--- TEXT PROVIDED ---
════════

Rohit's runs in India have come in all sorts of situations and on all sorts of pitches. His 149-ball 127 in Visakhapatnam was a blistering display of six-hitting when India needed quick runs to turn a reasonable first-innings lead into a match-winning declaration score with limited time remaining in the match. His 212 in Ranchi was built on a skilful defensive display against Kagiso Rabada either side of India slumping to 39 for 3 on the first morning. His 161 in Chennai was a triumph of seizing the advantage of a toss won on a square turner, by means of calculated risk-taking against both pace and spin.

Most pre-match estimations pegged Nagpur as a square turner, but Rohit didn't bat here like he had batted in Chennai. He didn't drive the seamers on the up, and he used the sweep - a defining feature of the Chepauk innings - sparingly. He stepped out often, but seldom to hit over the top - there was perhaps not enough bounce, and too much natural variation, for this to be a viable option.

Instead, Rohit trusted the slowness of the pitch to blunt the natural variation it offered Australia's spinners, and allowed himself, it seemed, to play an old-fashioned, merit-of-the-ball sort of innings.

He raced off the blocks, as he had done in Chennai, but in this case it was largely because Pat Cummins bowled what may have been the most erratic new-ball spell of his Test career. Cummins kept overpitching and straying on to Rohit's pads on the first evening, and Rohit, beautifully balanced, head right on top of the ball, flicked and glanced him for four fours in his first two overs.

════════

--- DATASET ENTRIES ---
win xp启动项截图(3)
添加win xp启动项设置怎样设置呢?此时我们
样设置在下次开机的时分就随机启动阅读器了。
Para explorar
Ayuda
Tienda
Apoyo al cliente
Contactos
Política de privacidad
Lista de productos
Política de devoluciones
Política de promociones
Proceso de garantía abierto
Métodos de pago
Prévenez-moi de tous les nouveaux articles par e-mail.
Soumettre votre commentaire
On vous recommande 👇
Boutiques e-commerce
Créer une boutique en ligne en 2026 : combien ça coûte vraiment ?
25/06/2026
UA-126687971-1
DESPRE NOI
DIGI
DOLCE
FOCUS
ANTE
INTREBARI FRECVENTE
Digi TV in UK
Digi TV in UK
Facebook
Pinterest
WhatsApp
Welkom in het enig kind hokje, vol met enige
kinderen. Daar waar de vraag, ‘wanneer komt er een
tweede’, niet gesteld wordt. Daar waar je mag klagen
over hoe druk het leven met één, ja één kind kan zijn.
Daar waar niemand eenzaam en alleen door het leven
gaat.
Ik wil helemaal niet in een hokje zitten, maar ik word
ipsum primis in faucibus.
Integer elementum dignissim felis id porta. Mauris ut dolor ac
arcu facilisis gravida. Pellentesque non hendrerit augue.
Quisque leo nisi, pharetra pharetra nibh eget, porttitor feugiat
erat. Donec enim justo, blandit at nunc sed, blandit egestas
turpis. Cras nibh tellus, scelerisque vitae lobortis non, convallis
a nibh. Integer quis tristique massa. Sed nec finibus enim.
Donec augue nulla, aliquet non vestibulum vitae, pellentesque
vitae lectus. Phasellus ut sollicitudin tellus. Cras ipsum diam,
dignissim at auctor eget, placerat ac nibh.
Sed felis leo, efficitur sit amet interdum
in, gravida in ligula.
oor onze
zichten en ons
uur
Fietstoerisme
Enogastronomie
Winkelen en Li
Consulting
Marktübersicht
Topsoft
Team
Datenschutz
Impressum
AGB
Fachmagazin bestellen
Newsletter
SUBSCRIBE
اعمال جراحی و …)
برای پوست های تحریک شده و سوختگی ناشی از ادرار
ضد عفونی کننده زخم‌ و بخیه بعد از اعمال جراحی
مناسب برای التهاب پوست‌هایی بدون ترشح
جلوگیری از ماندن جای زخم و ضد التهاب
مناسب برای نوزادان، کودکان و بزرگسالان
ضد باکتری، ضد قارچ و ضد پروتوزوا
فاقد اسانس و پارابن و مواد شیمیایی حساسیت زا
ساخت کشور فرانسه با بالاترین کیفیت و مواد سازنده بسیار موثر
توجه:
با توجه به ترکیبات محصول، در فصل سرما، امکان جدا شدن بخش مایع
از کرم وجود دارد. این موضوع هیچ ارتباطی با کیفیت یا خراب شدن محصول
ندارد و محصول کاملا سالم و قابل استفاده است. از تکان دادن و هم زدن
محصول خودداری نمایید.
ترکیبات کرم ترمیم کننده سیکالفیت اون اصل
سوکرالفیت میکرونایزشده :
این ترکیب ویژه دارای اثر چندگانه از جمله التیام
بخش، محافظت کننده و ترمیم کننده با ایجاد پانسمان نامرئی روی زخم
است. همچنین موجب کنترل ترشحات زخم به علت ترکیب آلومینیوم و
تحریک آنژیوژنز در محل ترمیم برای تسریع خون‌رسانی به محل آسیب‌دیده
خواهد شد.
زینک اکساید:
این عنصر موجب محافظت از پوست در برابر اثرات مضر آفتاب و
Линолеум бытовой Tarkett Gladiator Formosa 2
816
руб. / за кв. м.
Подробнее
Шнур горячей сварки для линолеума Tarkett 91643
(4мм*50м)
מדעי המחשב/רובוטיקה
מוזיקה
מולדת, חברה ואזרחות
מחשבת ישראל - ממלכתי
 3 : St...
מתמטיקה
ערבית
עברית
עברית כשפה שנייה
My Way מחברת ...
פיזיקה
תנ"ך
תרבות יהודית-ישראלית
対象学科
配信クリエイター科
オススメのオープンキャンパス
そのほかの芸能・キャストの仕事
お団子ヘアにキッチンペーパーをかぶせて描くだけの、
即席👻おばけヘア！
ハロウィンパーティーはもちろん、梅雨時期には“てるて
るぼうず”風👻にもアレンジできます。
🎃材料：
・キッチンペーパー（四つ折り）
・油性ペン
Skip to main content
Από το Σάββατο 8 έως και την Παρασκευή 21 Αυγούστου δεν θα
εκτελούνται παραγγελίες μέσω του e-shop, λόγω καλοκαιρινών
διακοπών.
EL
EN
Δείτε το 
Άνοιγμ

════════

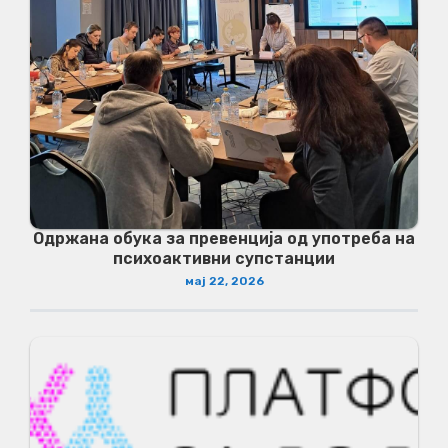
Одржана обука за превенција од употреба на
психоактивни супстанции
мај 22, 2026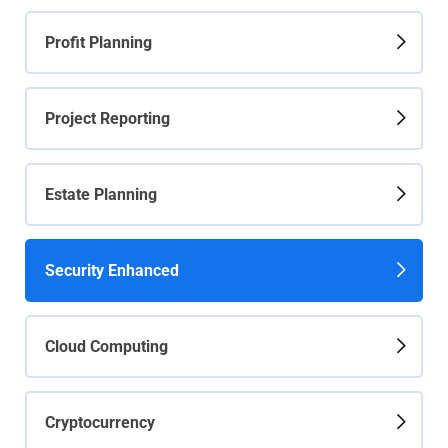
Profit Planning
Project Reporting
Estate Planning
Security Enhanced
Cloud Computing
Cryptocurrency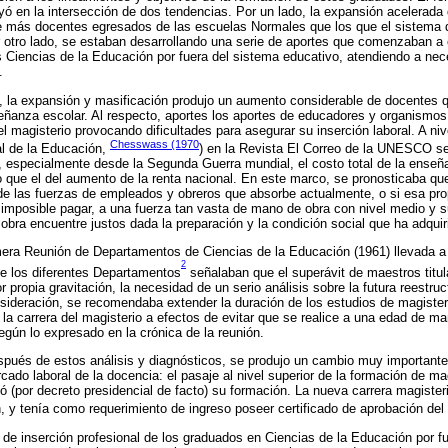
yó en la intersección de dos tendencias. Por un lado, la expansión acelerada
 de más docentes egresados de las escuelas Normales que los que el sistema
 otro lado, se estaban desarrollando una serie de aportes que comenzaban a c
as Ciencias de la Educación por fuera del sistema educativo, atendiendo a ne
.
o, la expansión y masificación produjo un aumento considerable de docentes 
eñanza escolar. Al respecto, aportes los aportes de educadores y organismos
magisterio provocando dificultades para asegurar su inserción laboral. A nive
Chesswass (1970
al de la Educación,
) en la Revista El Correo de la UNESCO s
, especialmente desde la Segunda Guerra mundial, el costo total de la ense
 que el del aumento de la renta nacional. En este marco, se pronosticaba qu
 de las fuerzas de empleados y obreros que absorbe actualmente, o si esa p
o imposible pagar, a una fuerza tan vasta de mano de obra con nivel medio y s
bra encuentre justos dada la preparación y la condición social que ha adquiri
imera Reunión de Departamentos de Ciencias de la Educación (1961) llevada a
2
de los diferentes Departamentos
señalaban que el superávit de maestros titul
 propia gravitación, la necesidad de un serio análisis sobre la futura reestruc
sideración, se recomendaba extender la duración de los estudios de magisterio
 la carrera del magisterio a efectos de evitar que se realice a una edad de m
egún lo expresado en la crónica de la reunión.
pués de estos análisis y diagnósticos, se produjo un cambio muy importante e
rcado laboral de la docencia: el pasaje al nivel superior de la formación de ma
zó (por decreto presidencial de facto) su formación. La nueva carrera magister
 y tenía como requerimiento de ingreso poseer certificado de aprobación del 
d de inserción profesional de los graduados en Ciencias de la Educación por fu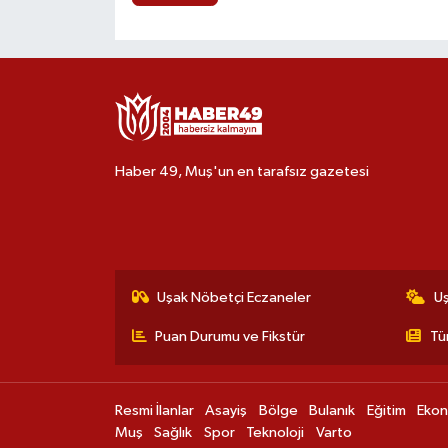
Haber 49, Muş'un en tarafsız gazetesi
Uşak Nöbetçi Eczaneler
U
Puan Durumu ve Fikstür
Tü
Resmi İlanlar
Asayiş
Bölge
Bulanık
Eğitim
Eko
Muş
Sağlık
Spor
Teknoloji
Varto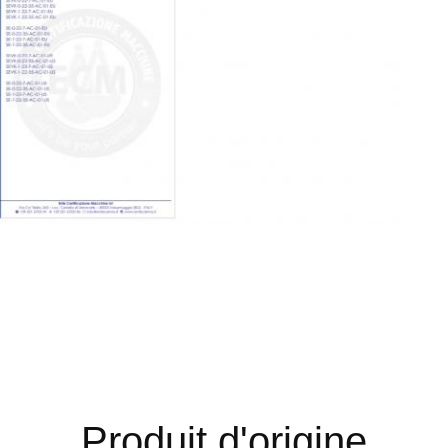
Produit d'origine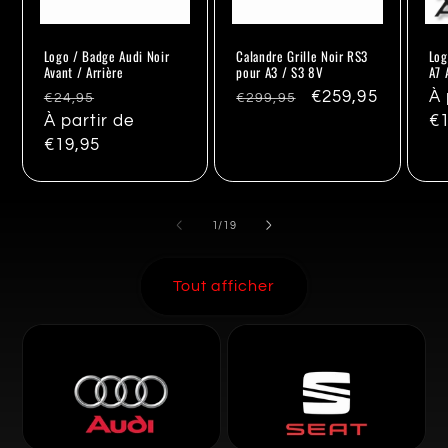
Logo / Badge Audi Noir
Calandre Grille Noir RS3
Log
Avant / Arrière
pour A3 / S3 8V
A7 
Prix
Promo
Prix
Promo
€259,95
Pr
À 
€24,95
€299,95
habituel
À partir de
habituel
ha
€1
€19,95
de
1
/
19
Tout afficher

════════

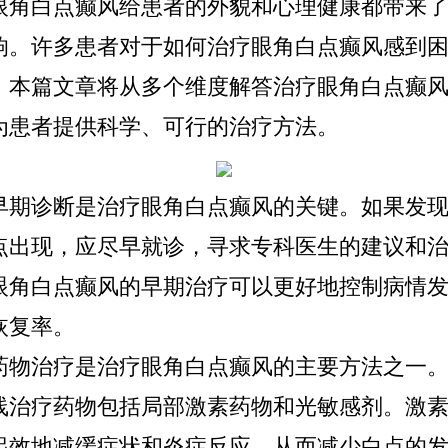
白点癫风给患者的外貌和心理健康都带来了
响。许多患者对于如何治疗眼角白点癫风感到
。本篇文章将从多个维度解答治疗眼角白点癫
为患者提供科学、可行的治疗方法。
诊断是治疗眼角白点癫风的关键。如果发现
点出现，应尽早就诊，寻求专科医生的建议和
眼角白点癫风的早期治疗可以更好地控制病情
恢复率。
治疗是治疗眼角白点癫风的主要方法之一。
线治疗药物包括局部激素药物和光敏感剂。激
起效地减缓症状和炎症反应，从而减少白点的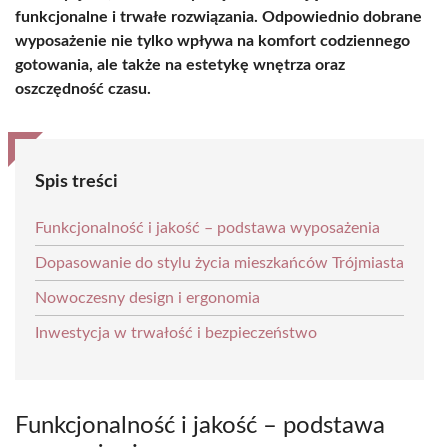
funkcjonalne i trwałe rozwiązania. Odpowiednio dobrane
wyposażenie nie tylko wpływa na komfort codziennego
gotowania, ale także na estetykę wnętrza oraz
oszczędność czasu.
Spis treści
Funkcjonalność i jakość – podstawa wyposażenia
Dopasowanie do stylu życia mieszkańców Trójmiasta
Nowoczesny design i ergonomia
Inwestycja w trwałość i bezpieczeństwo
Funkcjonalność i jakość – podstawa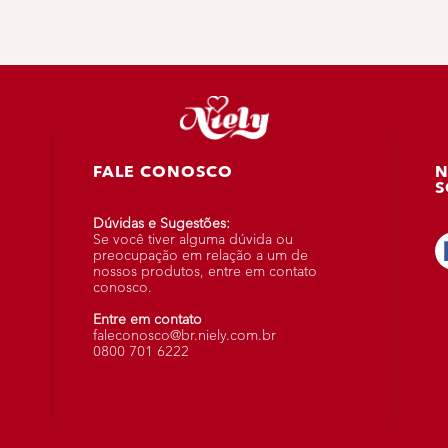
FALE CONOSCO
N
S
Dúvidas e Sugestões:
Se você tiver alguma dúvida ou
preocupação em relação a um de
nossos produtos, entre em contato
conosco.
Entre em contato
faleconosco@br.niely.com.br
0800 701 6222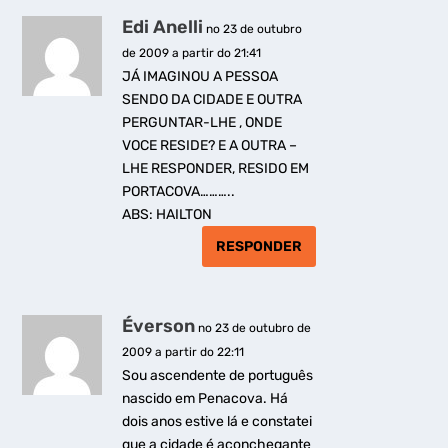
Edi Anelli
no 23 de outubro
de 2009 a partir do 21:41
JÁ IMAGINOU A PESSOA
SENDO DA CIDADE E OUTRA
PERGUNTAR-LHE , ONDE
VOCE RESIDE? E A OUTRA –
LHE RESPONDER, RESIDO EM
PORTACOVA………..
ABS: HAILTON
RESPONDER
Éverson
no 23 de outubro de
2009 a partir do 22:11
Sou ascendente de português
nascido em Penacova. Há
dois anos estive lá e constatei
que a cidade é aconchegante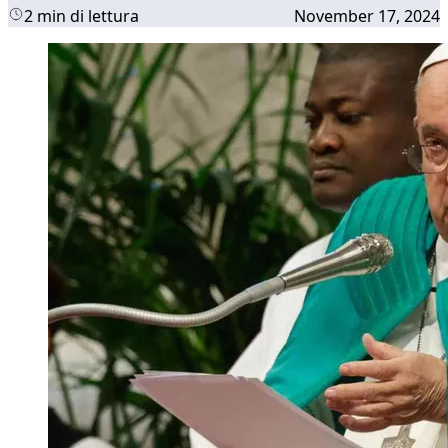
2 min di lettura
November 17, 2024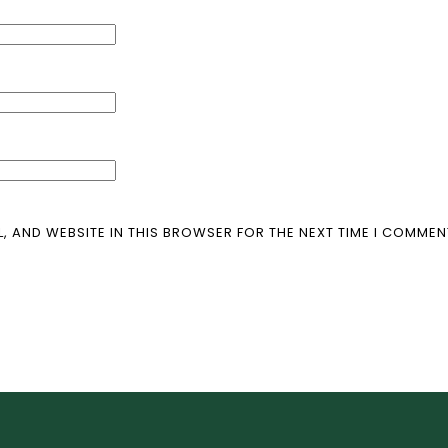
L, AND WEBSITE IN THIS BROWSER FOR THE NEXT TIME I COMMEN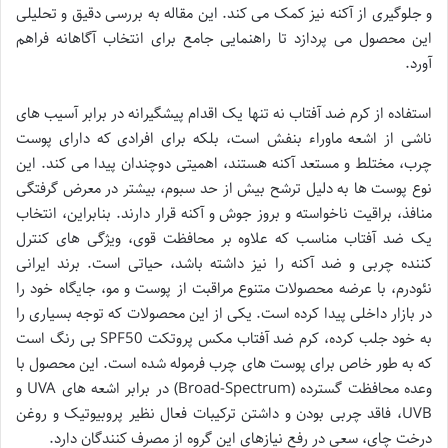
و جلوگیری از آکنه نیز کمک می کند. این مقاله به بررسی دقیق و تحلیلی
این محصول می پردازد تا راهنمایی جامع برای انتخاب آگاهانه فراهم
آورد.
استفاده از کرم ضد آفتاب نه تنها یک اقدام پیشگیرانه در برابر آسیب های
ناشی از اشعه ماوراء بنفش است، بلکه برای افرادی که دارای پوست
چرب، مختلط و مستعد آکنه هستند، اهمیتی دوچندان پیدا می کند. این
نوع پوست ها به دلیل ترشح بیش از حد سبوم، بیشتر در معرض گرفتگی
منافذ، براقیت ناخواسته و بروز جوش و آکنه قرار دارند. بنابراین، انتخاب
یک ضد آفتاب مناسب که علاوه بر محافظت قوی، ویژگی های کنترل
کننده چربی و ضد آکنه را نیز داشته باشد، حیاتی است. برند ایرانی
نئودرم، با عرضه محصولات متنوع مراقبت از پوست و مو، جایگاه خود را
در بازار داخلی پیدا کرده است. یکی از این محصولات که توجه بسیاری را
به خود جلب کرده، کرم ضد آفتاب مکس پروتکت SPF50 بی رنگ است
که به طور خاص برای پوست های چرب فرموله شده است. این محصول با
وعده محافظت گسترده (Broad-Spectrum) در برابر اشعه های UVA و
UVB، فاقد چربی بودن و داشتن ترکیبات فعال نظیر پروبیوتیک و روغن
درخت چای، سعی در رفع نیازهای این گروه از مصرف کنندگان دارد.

════════

--- SET OF TASKS ---
#1 Copy the part of the passage on Rohit's innings from "Instead, Rohit trusted" to "first two overs.".
#2 Answer these questions using the passage on Rohit's innings:
(a) How many runs did Rohit score in Ranchi?
(b) Which shot does the passage call a defining feature of the Chepauk innings?
(c) How many fours did Rohit hit off Cummins in his first two overs?
#3 Extend the passage on Rohit's innings in Nagpur, starting after its final sentence.

--- EXERCISE RESPONSES ---
#1
Instead, Rohit trusted the slowness of the pitch to blunt the natural variation it offered Australia's spinners, and allowed himself, it seemed, to play an old-fashioned, merit-of-the-ball sort of innings.

He raced off the blocks, as he had done in Chennai, but in this case it was largely because Pat Cummins bowled what may have been the most erratic new-ball spell of his Test career. Cummins kept overpitching and straying on to Rohit's pads on the first evening, and Rohit, beautifully balanced, head right on top of the ball, flicked and glanced him for four fours in his first two overs.

#2
(a) 212
(b) The sweep
(c) Four

#3
With Australia's spinners often bowling a touch too full as well, Rohit raced to his half-century, and went to stumps batting on 56 off 69.

Day two was different. Australia's bowlers amped up their discipline as a collective, with Cummins setting the tone from one end, hitting the pitch hard and extracting the odd bit of sideways movement or indifferent bounce. From the other, Nathan Lyon and Todd Murphy probed diligently from around the wicket, drifting the ball across the right-handers and causing moments of uncertainty when natural variation caused the ball to slide on with that angle. Scott Boland then replaced Cummins, and proceeded to dry the runs up with a hypnotic spell of machine-like medium-fast, stacking his leg-side field and pounding away on a bail-bothering line and length.

This rigorous test allowed the elegant minimalism of Rohit's defensive technique to shine through. The offspinners' natural variation troubled him every now and then, but it was the lesser danger on this pitch, from around the wicket. From that angle, it was hugely unlikely that either Lyon or Murphy would be able to beat his outside edge and threaten the stumps. If they did find the edge, there was seldom enough pace or bounce off the pitch for the ball to carry to slip, so long as Rohit didn't follow the ball with hard hands. This almost never happened.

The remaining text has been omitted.